# What I got



## lears2005 (Feb 26, 2010)

Hey guys just wanting to show off what I got. It was donated to the club and know one wanted them


----------



## sjm9911 (Dec 20, 2012)

Real nice, especially the passenger set! Good score.


----------



## Nuttin But Flyer (Dec 19, 2011)

Hell yes!! You got great stuff here....especially the 36" straight track sections, not easy to find those these days.

Ummmmmm....interested in selling anything???


----------



## Br 98.75 (Dec 26, 2013)

I admit i know nearly nothing about s Scale but a i have a few to post on ebay then with some tank cars for our club store with some 36" straights
.


----------



## Big Ed (Jun 16, 2009)

Br 98.75 said:


> I admit i know nearly nothing about s Scale but a i have a few to post on ebay then with some tank cars for our club store with some 36" straights
> .


You could try here but you have to state an asking price.
You can add or best offer. Save you the ebay fees.

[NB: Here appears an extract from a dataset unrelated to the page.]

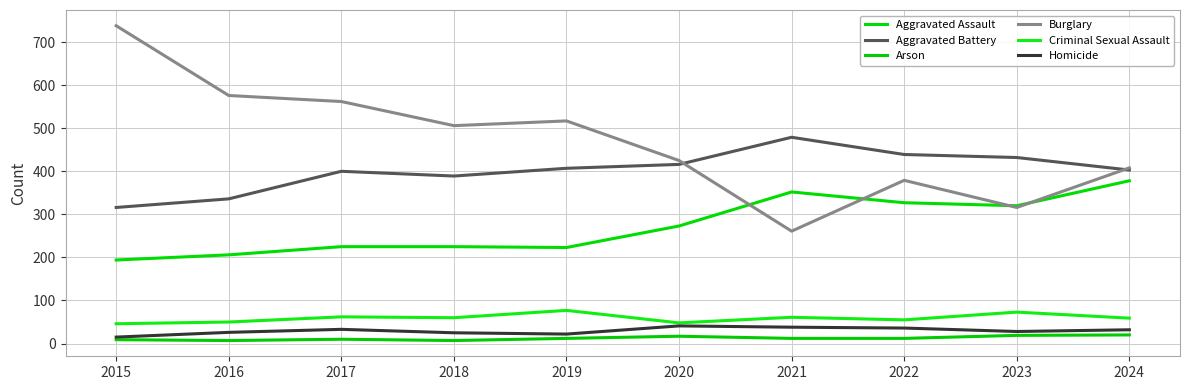

Does the chart display data point markers on the line(s)?

No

Nice haul Lears, I can't believe "no one wanted them". 
Do mean no one in the club wanted them?

What are you going to do with them?


----------



## Aflyer (Nov 10, 2010)

lears,
Yes I agree with the other postings you did very well. Thats a great haul you have there.
Aflyer


----------



## 400E Blue Comet (Jul 11, 2014)

What a coincidence I just got an S Gauge Royal Blue too! Starting to feel like that is worth it over T Gauge... Strange though, mine's the 350 but it looks a little different like at the tender and the cab. Still... You got that for free?


----------



## Big Ed (Jun 16, 2009)

He is keeping it secret I guess? :dunno:

No reply, no reply?


----------